Work order: The records that follow must be repeated exactly, except for their pictures.
══════
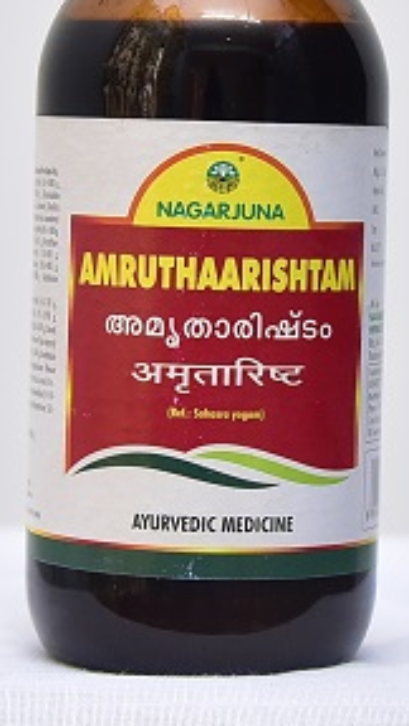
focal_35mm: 84
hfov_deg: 14.4
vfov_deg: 25.2
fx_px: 1620
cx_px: 212
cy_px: 234
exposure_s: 1/100
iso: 1250
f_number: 4
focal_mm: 44
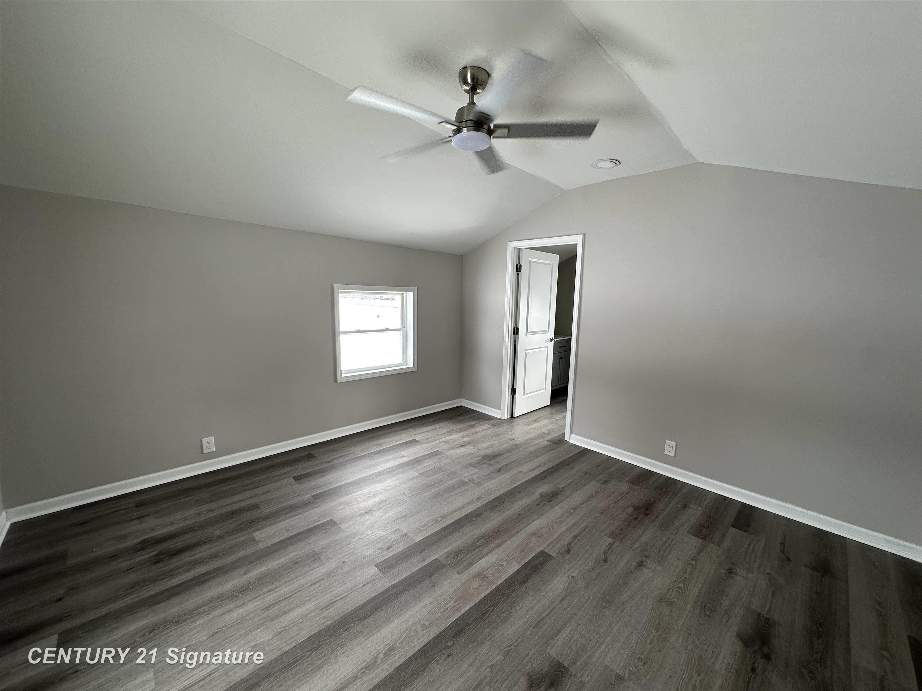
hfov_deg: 102.1
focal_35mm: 14
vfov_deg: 85.7
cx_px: 461
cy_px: 346
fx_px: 373
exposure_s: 1/99
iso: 64
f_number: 2.2
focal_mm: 2.22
══════
Problem solution:
focal_35mm: 84
hfov_deg: 14.4
vfov_deg: 25.2
fx_px: 1620
cx_px: 212
cy_px: 234
exposure_s: 1/100
iso: 1250
f_number: 4
focal_mm: 44
hfov_deg: 102.1
focal_35mm: 14
vfov_deg: 85.7
cx_px: 461
cy_px: 346
fx_px: 373
exposure_s: 1/99
iso: 64
f_number: 2.2
focal_mm: 2.22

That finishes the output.